Learning a Unified Latent Action Space from Videos with Action-centric Cycle Consistency
Abstract
Video data provides a rich source beyond expensive action-labeled data for advancing robot learning. Recent approaches have demonstrated promising potential in leveraging video data by learning latent actions for policy training. The latent action tokenizer encodes latent actions between successive video frames, and the tokenizer is trained to reconstruct future frames using current frames and the encoded latent actions. However, the unique pairing of successive frames permits future frame reconstruction with little understanding of transition dynamics, hindering the learning of semantically consistent latent actions. Moreover, the tokenizer typically allocates distinct latent action subsets to individual embodiments to accommodate heterogeneous morphologies, constraining knowledge transfer. To overcome such limitations, we propose the action-centric cycle consistency, aiming to establish a unified latent action space. Our method samples latent actions from the latent action space and decodes them with video frames to generate diverse subsequent frames, then enforces cycle consistency by predicting the sampled actions from both original and generated frames.

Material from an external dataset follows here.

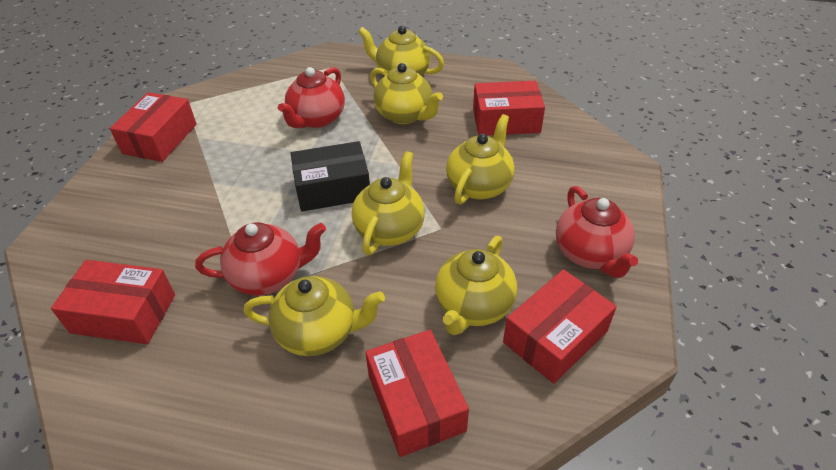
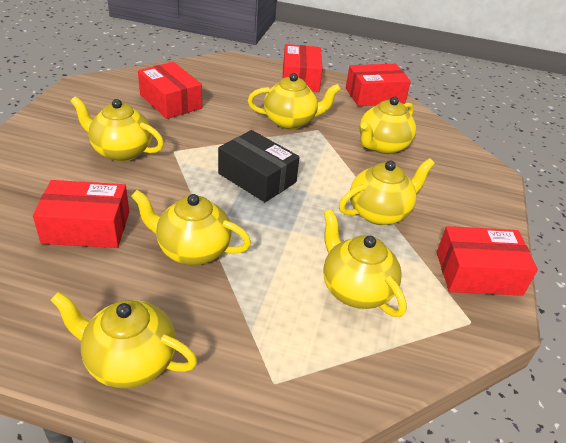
red teapot: 3 -> 0
yellow teapot: 6 -> 7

Our concise method creates a challenging task that learns corresponding latent actions from current frames and diverse generated future frames, compelling the tokenizer to develop semantically consistent action representations. Additionally, sampled latent actions can be applied to video frames from distinct embodiments, facilitating the alignment of latent actions across embodiments. Experiments demonstrate that our approach achieves a 20.1% improvement over OpenVLA on the LIBERO benchmark and increases the average length from 3.27 to 3.93 on the CALVIN benchmark. In real-world experiments, our method maintains strong performance with a 44% improvement.